It’s an all too common situation: an employee’s medical condition results in permanent restrictions that prevent the employee from performing essential job functions that she used to be able to do.   It is not reasonable to modify the job so the employee can keep the position.   There is a vacancy in another department for which the employee is qualified, and she wants the job.  But, the employer has another candidate who is more qualified for the vacant position, but does not have a disability.    Does the ADA require the employer to reassign the employee with a disability in favor of hiring someone else more qualified?

What Does the Law Require?

In its published Enforcement Guidance, EEOC takes the position that the ADA requires the employer to do just that.    But, in a recent opinion, the U.S. Court of Appeals for the Eleventh Circuit rejected the EEOC’s position.  (EEOC v. St. Joseph’s Hospital, Inc., 11th Cir. 12/7/2016).     The Court ruled the ADA indexdoes not require non-competitive reassignment as a reasonable accommodation for a disability.  In other words, it is legal to choose a more qualified, non-disabled employee over a less qualified employee with a disability.   The Eleventh Circuit (which covers Alabama, Florida, and Georgia) cited previous opinions from courts in the Fifth and Eighth Circuits (which includes Iowa) that already followed this rule.

In theory the rule is simple, but like many decisions involving the employment discrimination laws, it is more complicated in practice.    The EEOC v.
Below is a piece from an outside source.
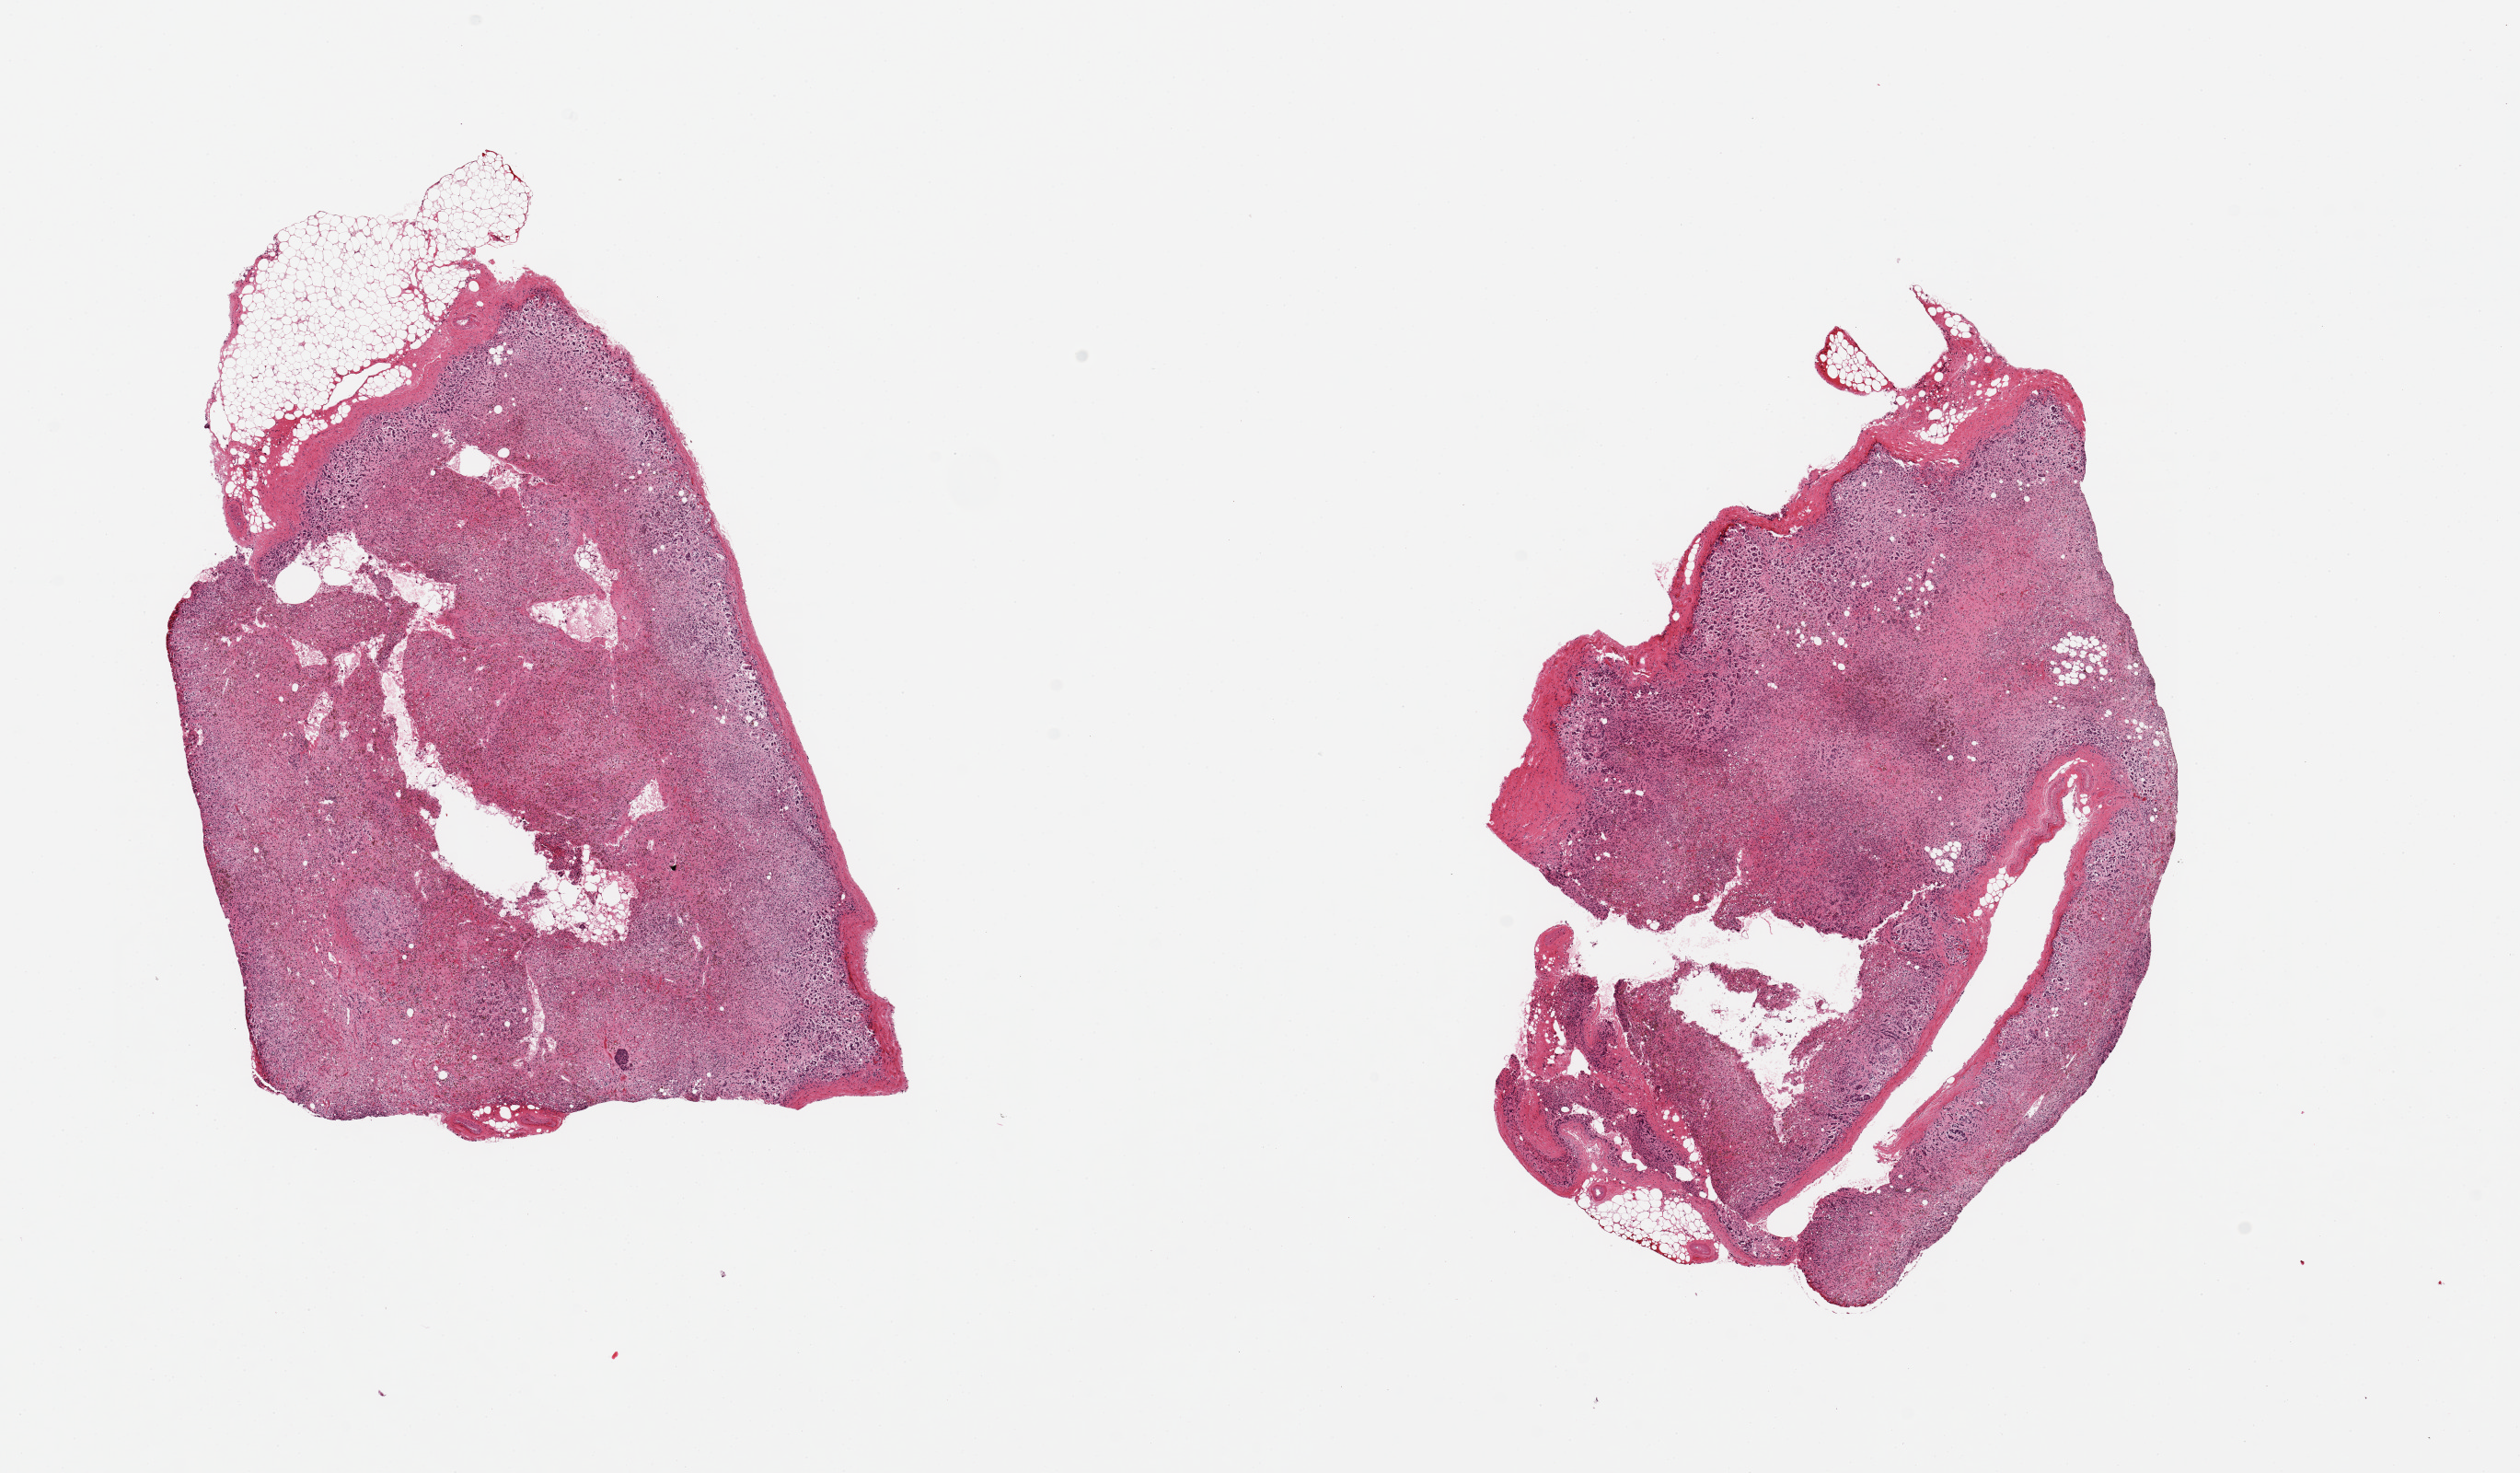
H&E whole-slide image — shown as a low-resolution overview of the whole scanned area (about 21.7 x 12.7 mm). PAXgene-fixed paraffin-embedded (PFPE) section. Section of adrenal gland (target tissue). Donor tissue sample. Male donor.
Reviewer comment on this tissue sample: 2 pieces, all cortex, badly autolyzed, adherent nubbin of fat on one, ~1mm.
St. Joseph’s Hospital case shows why.  The plaintiff was a nurse who had worked various jobs in the psychiatric unit for more than 20 years.    She developed back pain from spinal stenosis, which ultimately made it difficult for her to walk more than short distances without stopping.  The Plaintiff obtained a doctor’s note recommending she use a cane, which would provide support and allow her to walk longer distances.  But, the hospital was concerned the cane presented a safety risk in the psychiatric unit because patients could use it as a weapon.

Despite the doctor’s recommendation, the hospital told the Plaintiff she could no longer use the cane because of the safety risk.     Rather than immediately terminate her employment, the hospital offered Plaintiff 30 days to apply for other, open positions.    Technically, Plaintiff was not eligible for a transfer because she had been in her existing position for less than six months and was working under a final written warning.   But, the hospital waived those requirements as an accommodation.

The Plaintiff applied for three other jobs.   The hospital hired other, non-disabled candidates for two of them.  The third job was not actually available and was posted in error.    In the end, because plaintiff was not able to find another position, she was terminated.

Here is where it got complicated.  Even though the court ruled the hospital was not required by law to favor Plaintiff over other more qualified candidates, the question of who was the more qualified candidate was left for the jury to resolve.   The jury found the hospital failed to provide a reasonable accommodation for the Plaintiff by not reassigning her to one of the jobs for which she applied.     The hospital still won the case because the jury also concluded the hospital made good faith efforts to find a reasonable accommodation.  But, it is important to note the good faith defense eliminated the liability in this case because of some technical issues relating to the form of the jury instructions.     An employer’s good faith defense in most cases will protect only from damages, but not equitable relief or attorney’s fees.

What Should Employers Do?

The good news is, the the St. Joseph’s case reaffirms principle that an employer may hire the best candidate for the position, with or without a disability.  On the other hand, it remains a significant litigation risk to fill a vacant position with someone other than an employee with a disability, when the disabled employee will be terminated if not selected.   This is especially true for long term employees.   There is a very good chance a jury will be second guess the employer’s decision about which candidate is really the most qualified.

There are a number of policies or practices employers should consider that will make these types of  claims more defensible:  1)  employers should have a stated policy or demonstrated practice of hiring the best candidate for the job;  2) the stated qualifications for a position should match as much as possible the actual job duties; 3) the stated qualifications should emphasize criteria that are more objective (e.g., education, years of experience); 4)  subjective factors, such as the “right fit,” positive attitude, etc. are relevant but should be subordinate to objective criteria  4) identify and document the specific reasons the chosen candidate is more qualified than other candidates, especially if it is not obvious based upon the objective criteria.